YouTube/Najwa Shihab |
Beberapa hari yang lalu, bahkan sampai tulisan ini terbit, Najwa Shihab berhasil menggetarkan jagat sosial media Indonesia. Perempuan yang sering dipanggil Mbak Nana ini, bermonolog dengan kursi kosong di kanal YouTubenya. Kursi itu, seperti yang sudah kita tahu, seharusnya diisi oleh menkes kebanggaan kita, yakni Pak Terawan. Salah seorang yang sangat berandil besar terhadap penyelesaian wabah yang masih belum juga berakhir di negeri ini.
Namun, satu hal yang berhasil menggelitik uluh hati saya bukan lagi soal monolog mbak Nana itu. Saat ini sudut pandang saya jadi teralihkan pada sebuah tweet—tentunya di Twitter—yang menyebutkan bahwa kasus mbak Najwa Shihab terhadap Pak Terawan adalah kasus perundungan. Lah, kok bisa?
Saya saja yang awam psikologi, apalagi soal syarat dan ketentuan perundungan atau bully saja sampai kebingungan. Masa iya Mbak Nana membully Pak Terawan? Bahkan ada yang sampai membawa-bawa perasaan keluarga Pak menteri.
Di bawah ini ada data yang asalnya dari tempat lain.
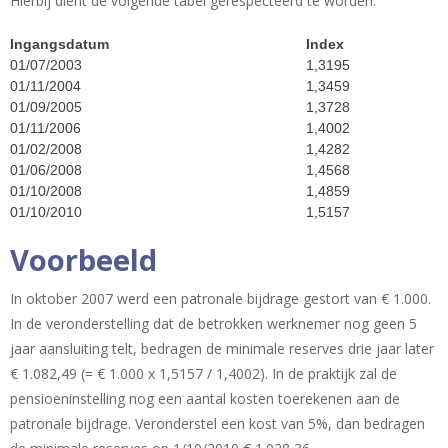
Hierbij dient de volgende tabel gerespecteerd te worden:
Ingangsdatum
Index
01/07/2003
1,3195
01/11/2004
1,3459
01/09/2005
1,3728
01/11/2006
1,4002
01/02/2008
1,4282
01/06/2008
1,4568
01/10/2008
1,4859
01/10/2010
1,5157
Voorbeeld
In oktober 2007 werd een patronale bijdrage gestort van € 1.000.
In de veronderstelling dat de betrokken werknemer nog geen 5
jaar aansluiting telt, bedragen de minimale reserves drie jaar later
€ 1.082,49 (= € 1.000 x 1,5157 / 1,4002). In de praktijk zal de
pensioeninstelling nog een aantal kosten toerekenen aan de
patronale bijdrage. Veronderstel een kost van 5%, dan bedragen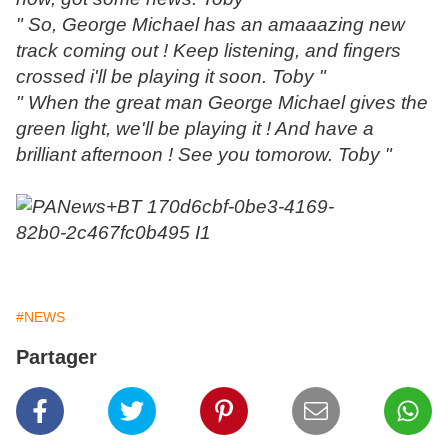
" So, George Michael has an amaaazing new
track coming out ! Keep listening, and fingers
crossed i'll be playing it soon. Toby "
" When the great man George Michael gives the
green light, we'll be playing it ! And have a
brilliant afternoon ! See you tomorow. Toby
"
#NEWS
Partager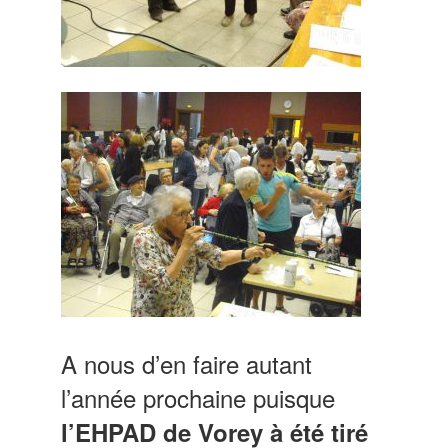
A nous d’en faire autant
l’année prochaine puisque
l’EHPAD de Vorey à été tiré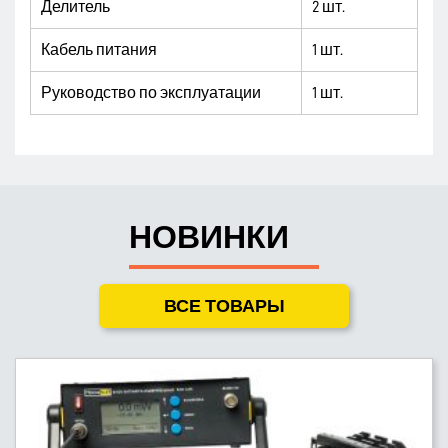
Делитель
2 шт.
Кабель питания
1 шт.
Руководство по эксплуатации
1 шт.
НОВИНКИ
ВСЕ ТОВАРЫ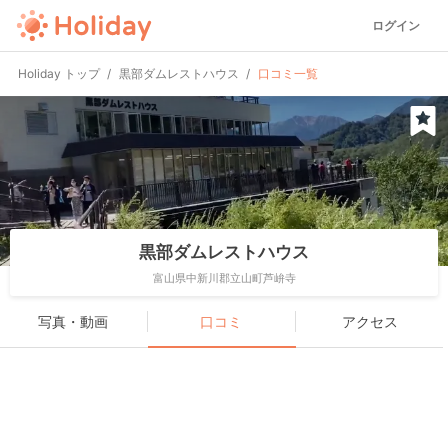
ログイン
Holiday トップ
黒部ダムレストハウス
口コミ一覧
黒部ダムレストハウス
富山県中新川郡立山町芦峅寺
写真・動画
口コミ
アクセス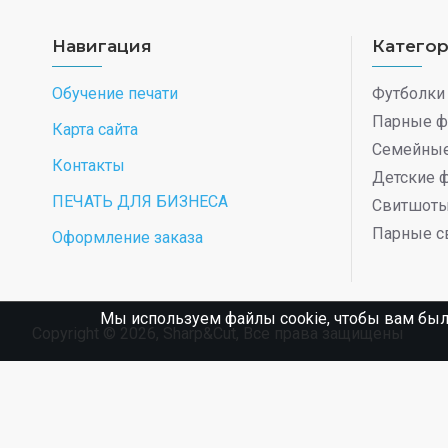
Навигация
Катего
Обучение печати
Футболки
Парные ф
Карта сайта
Семейные
Контакты
Детские 
ПЕЧАТЬ ДЛЯ БИЗНЕСА
Свитшот
Парные с
Оформление заказа
Мы используем файлы cookie, чтобы вам был
Copyright © 2026, Sharp&Cut, Все права защищены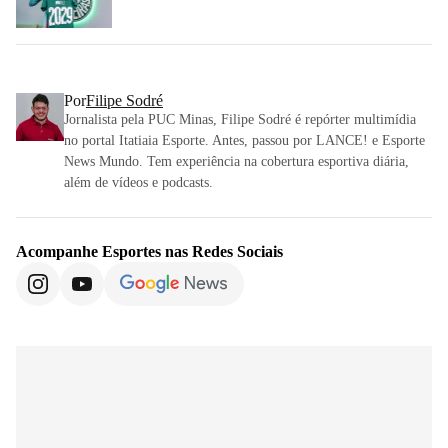
Por
Filipe Sodré
Jornalista pela PUC Minas, Filipe Sodré é repórter multimídia
no portal Itatiaia Esporte. Antes, passou por LANCE! e Esporte
News Mundo. Tem experiência na cobertura esportiva diária,
além de vídeos e podcasts.
Acompanhe
Esportes
nas Redes Sociais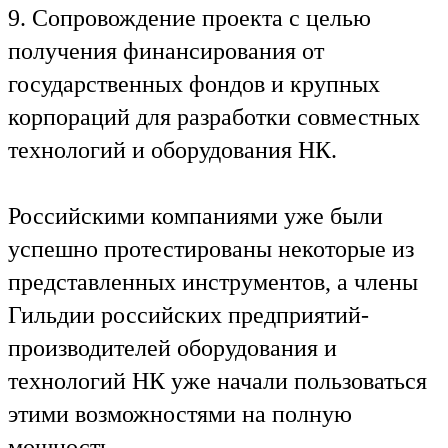
9. Сопровождение проекта с целью
получения финансирования от
государственных фондов и крупных
корпораций для разработки совместных
технологий и оборудования НК.
Российскими компаниями уже были
успешно протестированы некоторые из
представленных инструментов, а члены
Гильдии российских предприятий-
производителей оборудования и
технологий НК уже начали пользоваться
этими возможностями на полную
мощность.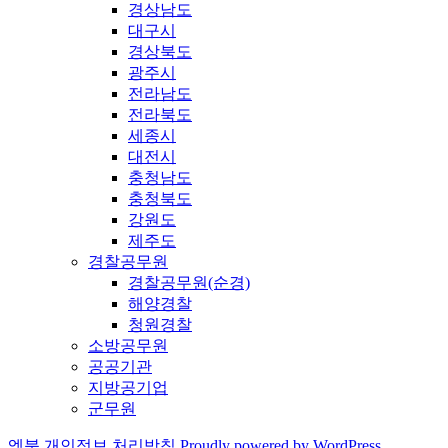
경상남도
대구시
경상북도
광주시
전라남도
전라북도
세종시
대전시
충청남도
충청북도
강원도
제주도
경찰공무원
경찰공무원(순경)
해양경찰
청원경찰
소방공무원
공공기관
지방공기업
군무원
엠북
개인정보 처리방침
Proudly powered by WordPress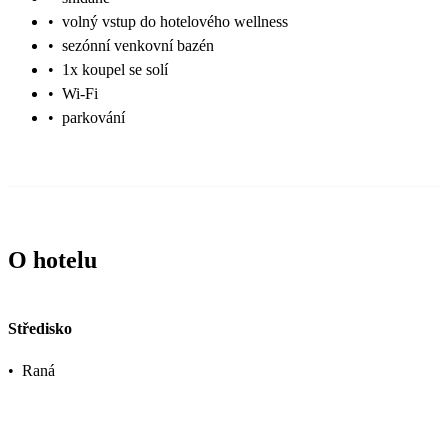
•
volný vstup do hotelového wellness
•
sezónní venkovní bazén
•
1x koupel se solí
•
Wi-Fi
•
parkování
O hotelu
Středisko
•
Raná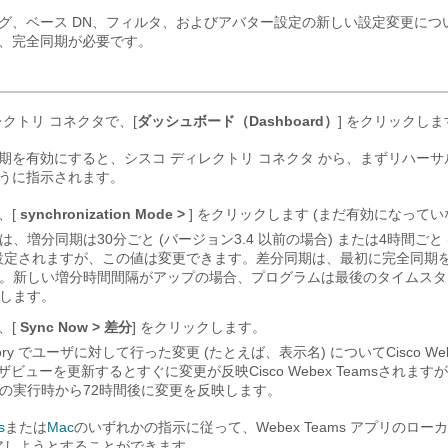
グ、ベース DN、フィルタ、およびアバター設定の新しい設定変更につ
、完全同期が必要です。
レクトリ コネクタ
で、[
ダッシュボード（Dashboard）
] をクリックしま
期を有効にすると、
シスコ ディレクトリ コネクタ
から、まずリハーサ
うに指示されます。
で、[
synchronization Mode >
] をクリックします (まだ有効になってい
、増分同期は30分ごと (バージョン3.4 以前の場合) または4時間ごと
) に設定されますが、この値は変更できます。差分同期は、最初に完全同期
。新しい増分時間間隔がアップの場合、プログラムは最後のタイムスタ
します。
で、[
Sync Now > 差分
] をクリックします。
irectory でユーザに対して行った変更 (たとえば、表示名) について
Cisco We
ザビューを更新するとすぐに変更が反映
Cisco Webex Teams
されますが
の実行時から72時間後に変更を反映します。
s
または
Mac
のいずれかの指示に従って、Webex Teams アプリのロー
アしようとすることができます。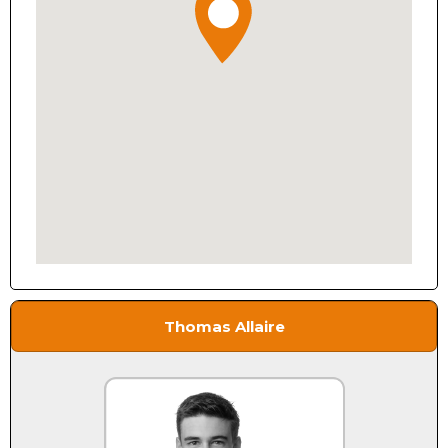
Thomas Allaire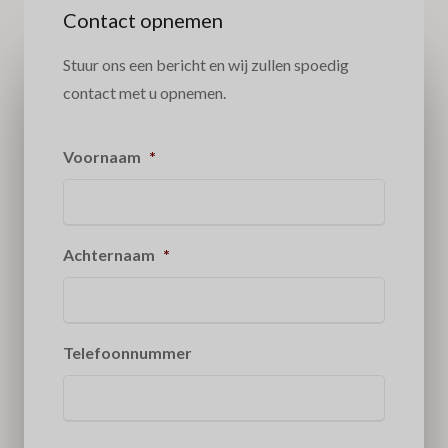
Contact opnemen
Stuur ons een bericht en wij zullen spoedig
contact met u opnemen.
Voornaam
*
Achternaam
*
Telefoonnummer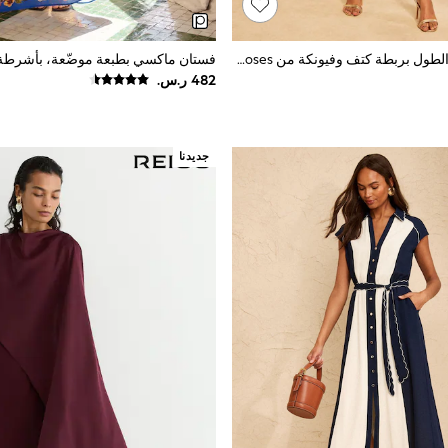
فستان متوسط الطول بربطة كتف وفيونكة من Love & Roses
جديدنا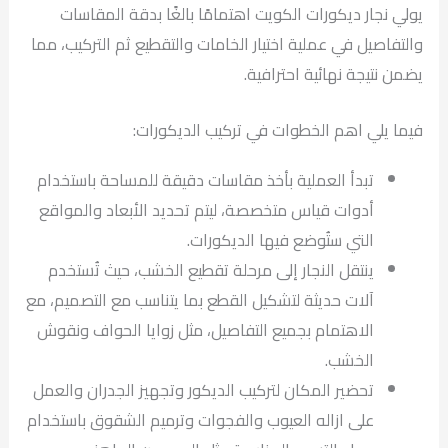
يولي نجار ديكورات الكويت اهتمامًا بالغًا بدقة المقاسات
والتفاصيل في عملية اختيار الخامات والتقطيع ثم التركيب، مما
يضمن نتيجة نهائية احترافية.
فيما يلي اهم الخطوات في تركيب الديكورات:
تبدأ العملية بأخذ مقاسات دقيقة للمساحة باستخدام
أدوات قياس متخصصة، ليتم تحديد الأبعاد والمواقع
التي ستُوضع فيها الديكورات.
ينتقل النجار إلى مرحلة تقطيع الخشب، حيث تُستخدم
آلات حديثة لتشكيل القطع بما يتناسب مع التصميم، مع
الاهتمام بجميع التفاصيل، مثل زوايا الحواف ونقوش
الخشب.
تحضير المكان لتركيب الديكور وتجهيز الجدران والعمل
على ازاله العيوب والفجوات وترميم الشقوق باستخدام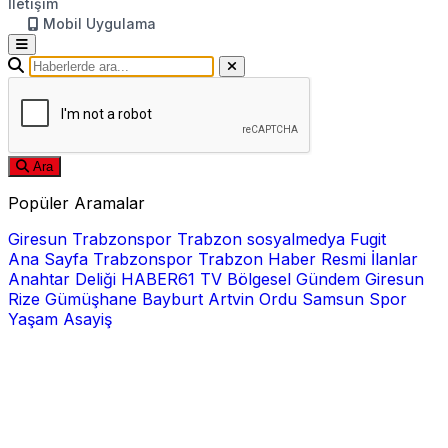
İletişim
Mobil Uygulama
Ara
Popüler Aramalar
Giresun
Trabzonspor
Trabzon
sosyalmedya
Fugit
Ana Sayfa
Trabzonspor
Trabzon Haber
Resmi İlanlar
Anahtar Deliği
HABER61 TV
Bölgesel
Gündem
Giresun
Rize
Gümüşhane
Bayburt
Artvin
Ordu
Samsun
Spor
Yaşam
Asayiş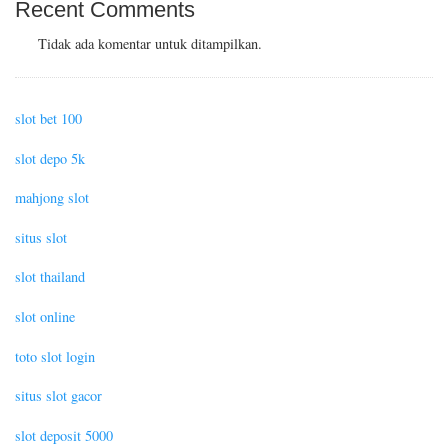
Recent Comments
Tidak ada komentar untuk ditampilkan.
slot bet 100
slot depo 5k
mahjong slot
situs slot
slot thailand
slot online
toto slot login
situs slot gacor
slot deposit 5000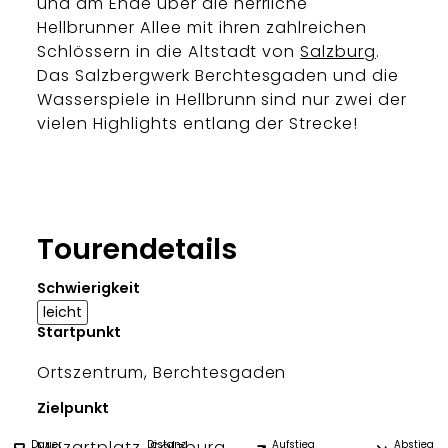
und am Ende über die herrliche
Hellbrunner Allee mit ihren zahlreichen
Schlössern in die Altstadt von
Salzburg
.
Das Salzbergwerk Berchtesgaden und die
Wasserspiele in Hellbrunn sind nur zwei der
vielen Highlights entlang der Strecke!
Tourendetails
Schwierigkeit
leicht
Startpunkt
Ortszentrum, Berchtesgaden
Zielpunkt
Mozartplatz, Salzburg
Dauer
Distanz
Aufstieg
Abstieg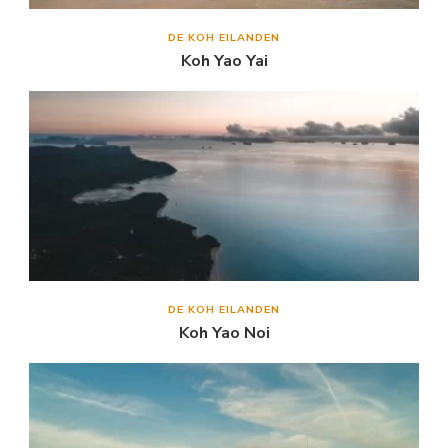
DE KOH EILANDEN
Koh Yao Yai
DE KOH EILANDEN
Koh Yao Noi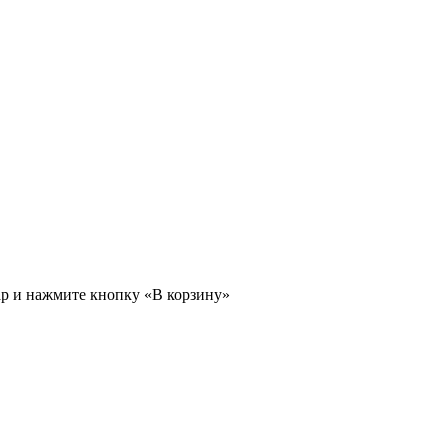
ар и нажмите кнопку «В корзину»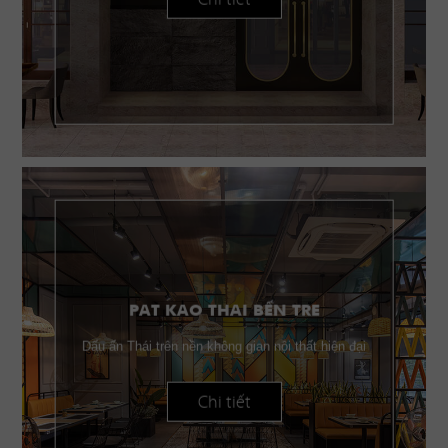
PAT KAO THAI BẾN TRE
Dấu ấn Thái trên nền không gian nội thất hiện đại
Chi tiết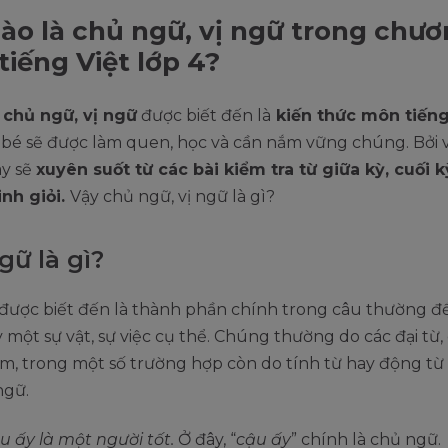
ào là chủ ngữ, vị ngữ trong chư
 tiếng Việt lớp 4?
 chủ ngữ, vị ngữ
được biết đến là
kiến thức môn tiếng
 bé sẽ được làm quen, học và cần nắm vững chúng. Bởi 
ày sẽ
xuyên suốt từ các bài kiểm tra từ giữa kỳ, cuối 
inh giỏi.
Vậy chủ ngữ, vị ngữ là gì?
gữ là gì?
được biết đến là thành phần chính trong câu thường để
 một sự vật, sự việc cụ thể. Chúng thường do các đại từ,
m, trong một số trường hợp còn do tính từ hay động từ
ngữ.
u ấy là một người tốt.
Ở đây, “
cậu ấy
” chính là chủ ngữ.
Iya, kalau soal rasa malu dan sedih yang diterima keluarganya itu pasti. Tapi bukankah Pak Terawan itu paham sedari dulu, bahwa kalau sudah siap jadi "pembantu" rakyat artinya siap juga dihujat? Kalau memang kinerja atau tingkahnya tidak mencerminkan sebagai menteri yang bertanggung jawab.
Lagipula, saya juga sempat mengikuti beberapa episode Mata Najwa. Mbak Nana sempat beberapa kali mengundang Pak Terawan untuk duduk dan memberikan pencerahan buat rakyatnya yang masih kebingungan.
"Pak, masih banyak lho yang menganggap wabah ini cuma hoaks. Sehoaks soal nasi kucing itu lho."
Saya juga sadar bahwa tahun ini jadi tahun berat bagi Pak menteri. Apalagi beliau baru menjabat, pasti cukup keteteran dan penat. Tapi setidaknya bicaralah soal keluh kesah yang dihadapi kepada rakyat. Siapa tahu kekuatan warganet +62 dalam berkoar di sosial media bisa menjadi masukan buat anda.
Mbak Nana adalah perwakilan dari kami yang memang butuh jawaban dari Pak Menteri. Kalau pak menteri sudah berani, soal rakyat percaya atau tidak, itu urusan mereka. Yang penting Pak Terawan bicara blak-blakan, tidak ditutup-tutupi, dan sejujur-jujurnya. Bapak bukan anak ingusan yang baper kalau sudah kena sindiran. Bapak bagian dari wakil rakyat yang tentu senang kena kritik. Tentu.
Yuk Pak, pasti bisa, yakin saya. Mbak Nana, rakyat Indonesia, menanti anda bicara.
Dah, gitu aja.
Apa? Mbak Nana mau monolog lagi? Baik, silakan Mbak.